On Tuesday, Jerusalem-based Mobileye announced that it is partnering with automotive technology company Delphi to develop self-driving systems for auto manufacturers. This comes less than a month after Mobileye ended its contract with Tesla, likely due to the bad press Tesla received after a Tesla driver died while using the car’s autopilot mode, marking the first fatality among self-driving vehicle users.
While Mobileye’s stocks have fared poorly since severing ties with Tesla and Delphi’s stocks are also currently down about 6 percent, both companies must hope that this new partnership will not only increase their stocks, but position them as a capable team in the midst of an increasingly competitive technological race to develop the winning autonomous vehicle.

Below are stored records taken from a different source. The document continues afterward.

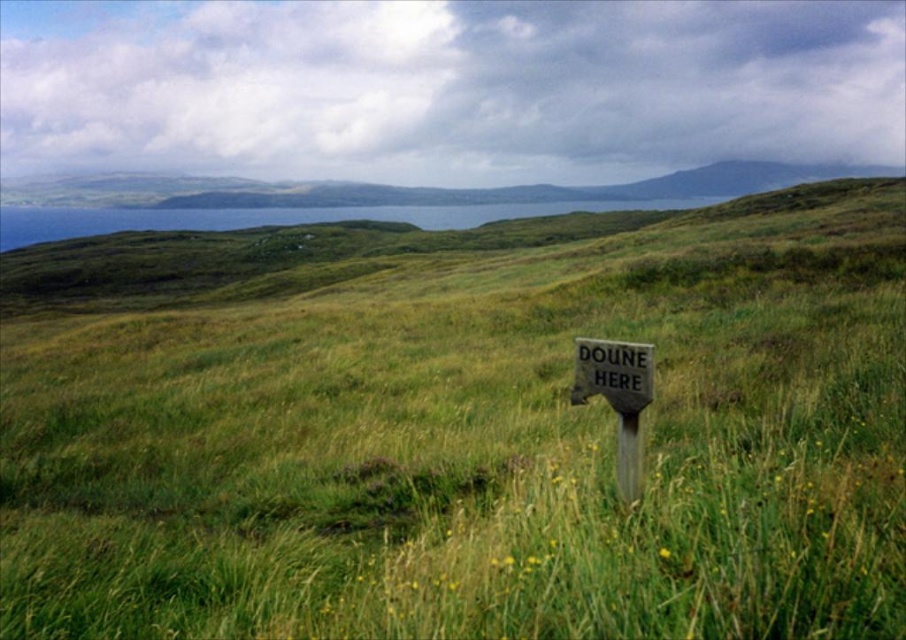
Question: Considering the relative positions of green grassy at center and wooden signpost at center in the image provided, where is green grassy at center located with respect to wooden signpost at center?

Choices:
 (A) right
 (B) left

Answer: (A)

Question: Considering the relative positions of green grassy at center and wooden signpost at center in the image provided, where is green grassy at center located with respect to wooden signpost at center?

Choices:
 (A) left
 (B) right

Answer: (B)

Question: Considering the relative positions of green grassy at center and wooden signpost at center in the image provided, where is green grassy at center located with respect to wooden signpost at center?

Choices:
 (A) above
 (B) below

Answer: (A)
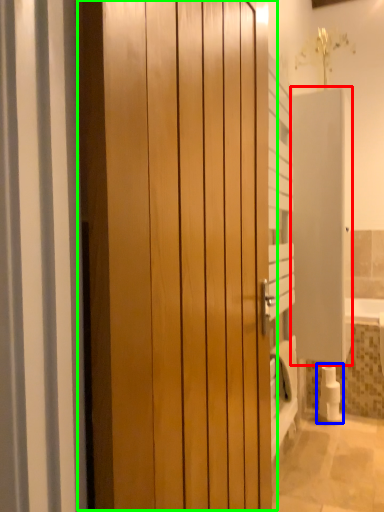
Question: Based on their relative distances, which object is farther from screen door (highlighted by a red box)? Choose from toilet paper (highlighted by a blue box) and door (highlighted by a green box).

Choices:
 (A) toilet paper
 (B) door

Answer: (B)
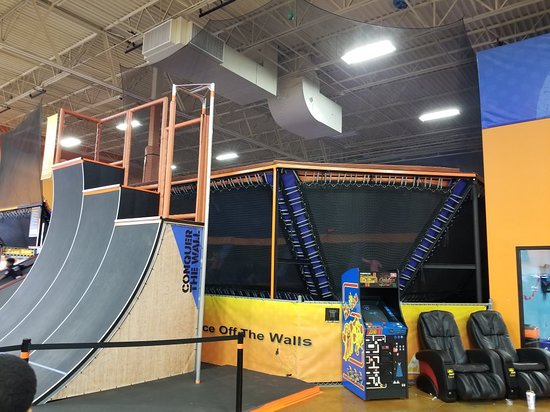
I want to click on chair seat, so click(x=470, y=366).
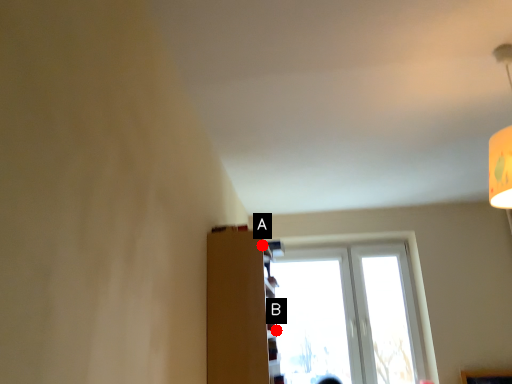
Question: Two points are circled on the image, labeled by A and B beside each circle. Which point is farther from the camera taking this photo?

Choices:
 (A) A is further
 (B) B is further

Answer: (B)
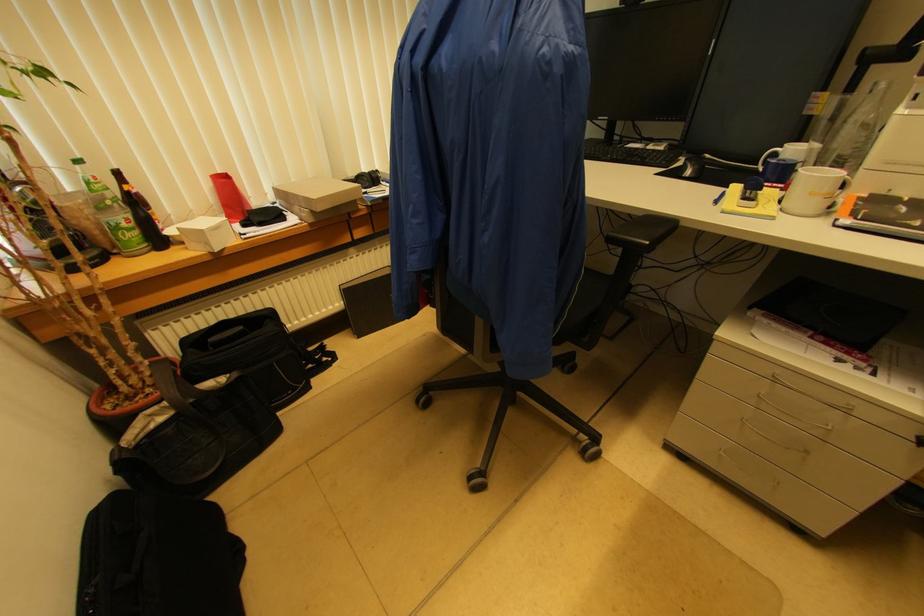
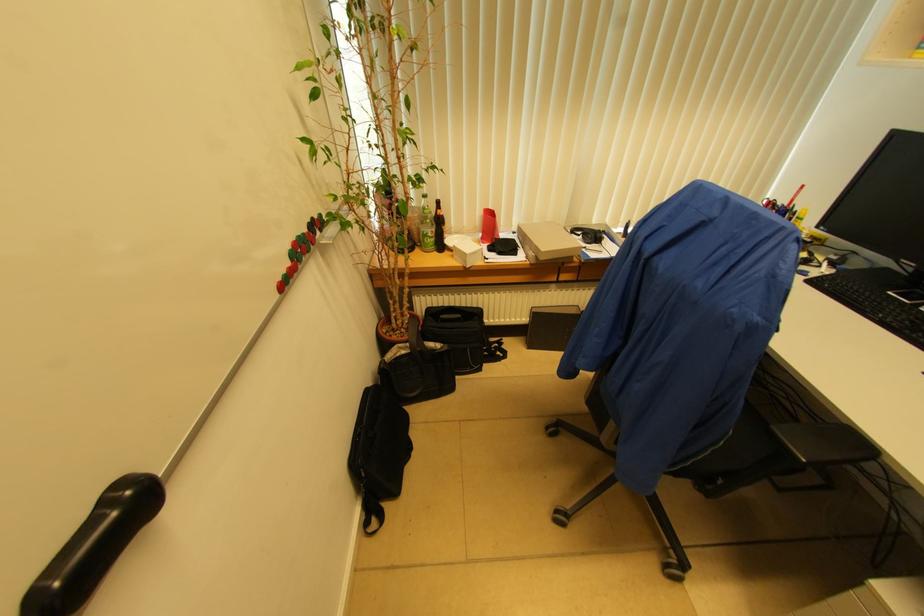
In the second image, find the point that corresponds to point 237,554 in the first image.

(409, 451)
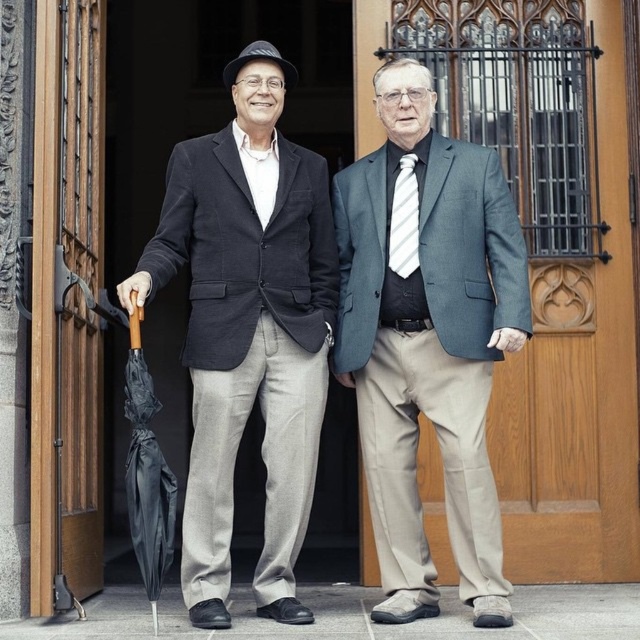
Question: Which object is positioned farthest from the white striped tie at center?

Choices:
 (A) wooden door at left
 (B) black matte umbrella at left

Answer: (A)

Question: Does matte black suit at center lie behind black matte umbrella at left?

Choices:
 (A) yes
 (B) no

Answer: (A)

Question: Estimate the real-world distances between objects in this image. Which object is farther from the matte black suit at center?

Choices:
 (A) black matte umbrella at left
 (B) white striped tie at center
 (C) dark gray wool blazer at left
 (D) wooden door at left

Answer: (D)

Question: Can you confirm if matte gray suit at center is smaller than wooden door at left?

Choices:
 (A) yes
 (B) no

Answer: (B)

Question: Which point is closer to the camera?

Choices:
 (A) (493, 173)
 (B) (54, 346)
 (C) (189, 460)
 (D) (404, 428)

Answer: (B)

Question: Is dark gray wool blazer at left closer to the viewer compared to black matte umbrella at left?

Choices:
 (A) yes
 (B) no

Answer: (B)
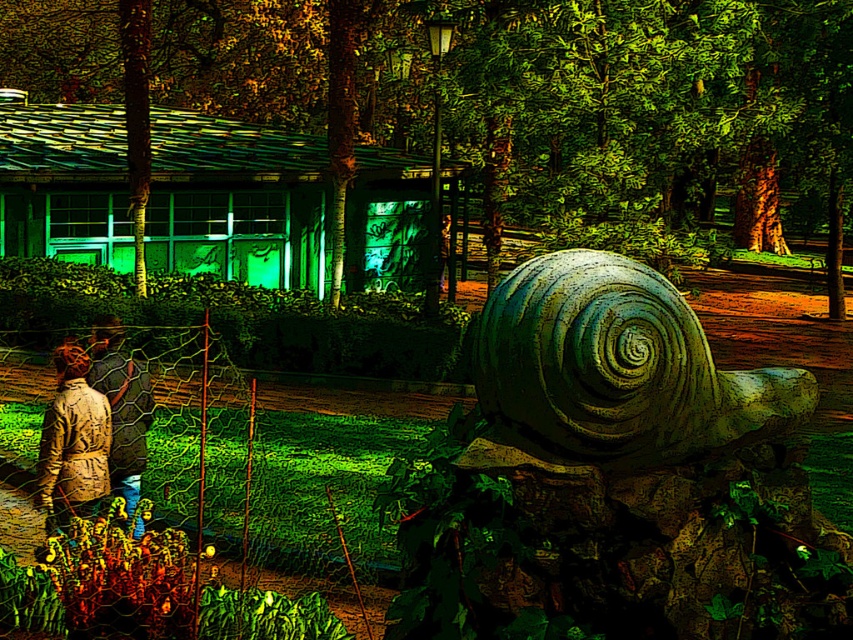
You are standing in the surreal scene and want to place a small decorative rock. You have two points to choose from. The first point is at coordinate point(521, 330) and the second is at point(112, 410). Which point is closer to you?

Point(521, 330) is closer to the viewer than point(112, 410), so you should place the decorative rock there.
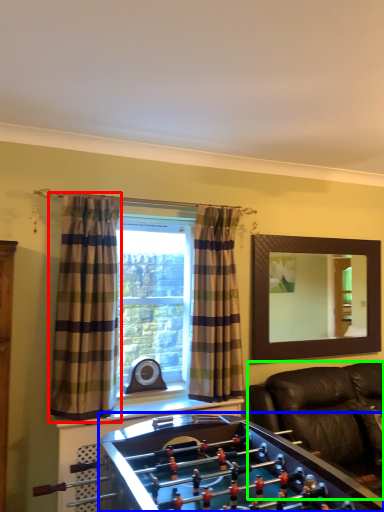
Question: Which object is positioned closest to curtain (highlighted by a red box)? Select from furniture (highlighted by a blue box) and studio couch (highlighted by a green box).

Choices:
 (A) furniture
 (B) studio couch

Answer: (A)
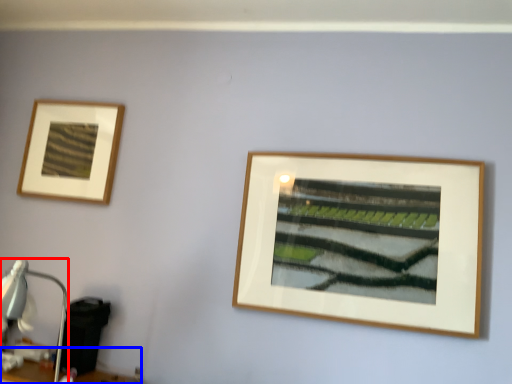
Question: Which of the following is the closest to the observer, table lamp (highlighted by a red box) or table (highlighted by a blue box)?

Choices:
 (A) table lamp
 (B) table

Answer: (A)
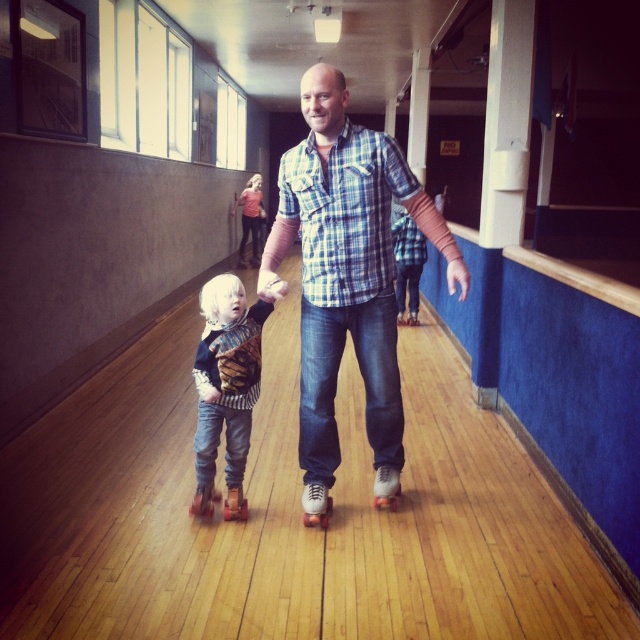
Which is behind, point (365, 419) or point (374, 481)?

Point (374, 481)

Which is in front, point (310, 416) or point (388, 474)?

Point (310, 416) is in front.

This screenshot has height=640, width=640. What are the coordinates of `blue plaid shirt at center` in the screenshot? It's located at (346, 268).

Does point (348, 205) come in front of point (314, 486)?

Yes, point (348, 205) is in front of point (314, 486).

Is blue plaid shirt at center to the left of white rubber roller skate at center from the viewer's perspective?

No, blue plaid shirt at center is not to the left of white rubber roller skate at center.

At what (x,y) coordinates should I click in order to perform the action: click on blue plaid shirt at center. Please return your answer as a coordinate pair (x, y). The image size is (640, 640). Looking at the image, I should click on (346, 268).

Locate an element on the screen. The image size is (640, 640). blue plaid shirt at center is located at coordinates (346, 268).

Is white matte roller skate at center positioned before orange matte roller skate at lower left?

No, white matte roller skate at center is behind orange matte roller skate at lower left.

Between point (392, 483) and point (209, 486), which one is positioned behind?

The point (392, 483) is more distant.

At what (x,y) coordinates should I click in order to perform the action: click on white matte roller skate at center. Please return your answer as a coordinate pair (x, y). This screenshot has width=640, height=640. Looking at the image, I should click on (387, 486).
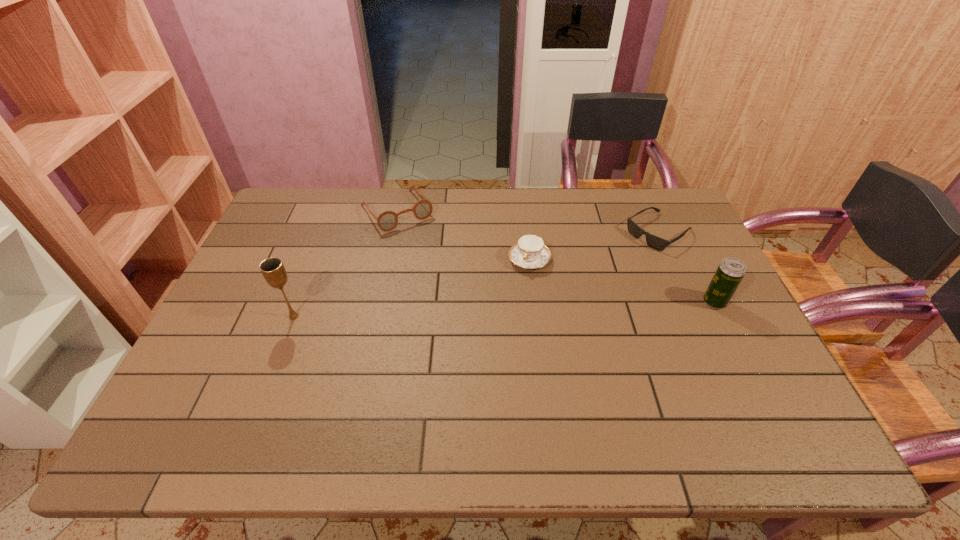
I want to click on free space that satisfies the following two spatial constraints: 1. on the back side of the beer can; 2. on the left side of the leftmost object, so click(300, 302).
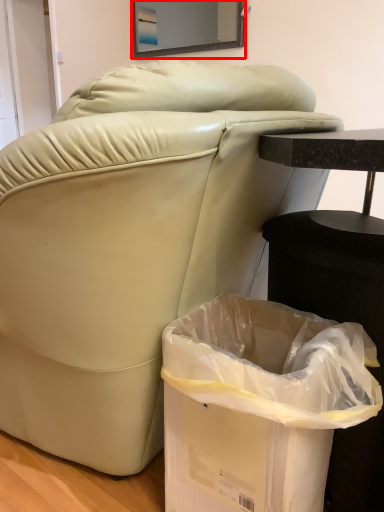
Question: Considering the relative positions of mirror (annotated by the red box) and trash bin/can in the image provided, where is mirror (annotated by the red box) located with respect to the staircase?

Professor Amnon Shashua, Mobileye Co-Founder, Chairman and CTO, also clarified that Mobileye’s relationship to Delphi, which was originally a GM spinoff, is not new. “The Mobileye and Delphi relationship started in 2002 with the implementation of what was one of the most advanced active safety systems of the time. Our long history together is key to the success of this ambitious endeavor,” he stated.
Specifically, they aim to develop an “SAE Level 4/5 automated driving solution,” which in laymans terms means that their technology will help cars either be highly automated or fully automated, according to the standards of the Society of Automotive Engineers (SAE).
In their announcement, they wrote that they will debut their driving solution at the Consumer Electronics Show in Las Vegas in January, 2017, and production of the system will be ready by 2019. However, the companies conceded to the Wall Street Journal that, “Integrating their tech in future vehicles could take as much as two years … making it unlikely to hit the market until 2021 or 2022.”
Geektime has reached out to Mobileye for comment and will update this article if they respond.
Who else is developing self-driving cars?
More and more, it looks like every auto manufacturer and ridesharing company is making big moves towards autonomous vehicles.
While Delphi (originally a GM spinoff) and Mobileye claim to be investing hundreds of millions of dollars in their partnership and are on a similar timeline as Ford, which plans to release self-driving vehicles to the public by 2021, the Wall Street Journal claims they are notably behind others. They report that GM, Alphabet, Inc. (Google’s parent company), Volvo, Nissan, and Tesla have hinted that they aim to get autonomous cars out for sale by 2020, if not before then.
Just this week, Uber announced that its first fleet of self-driving taxis (which is using Ford models) will arrive for testing in Pittsburgh by the end of the month and that it had acquired less than year-old Otto, a company developing autonomous driving technology for trucks, for $680 million. Meanwhile, GM and Lyft aim to release their own self-driving taxis for pilot use within the next eight months.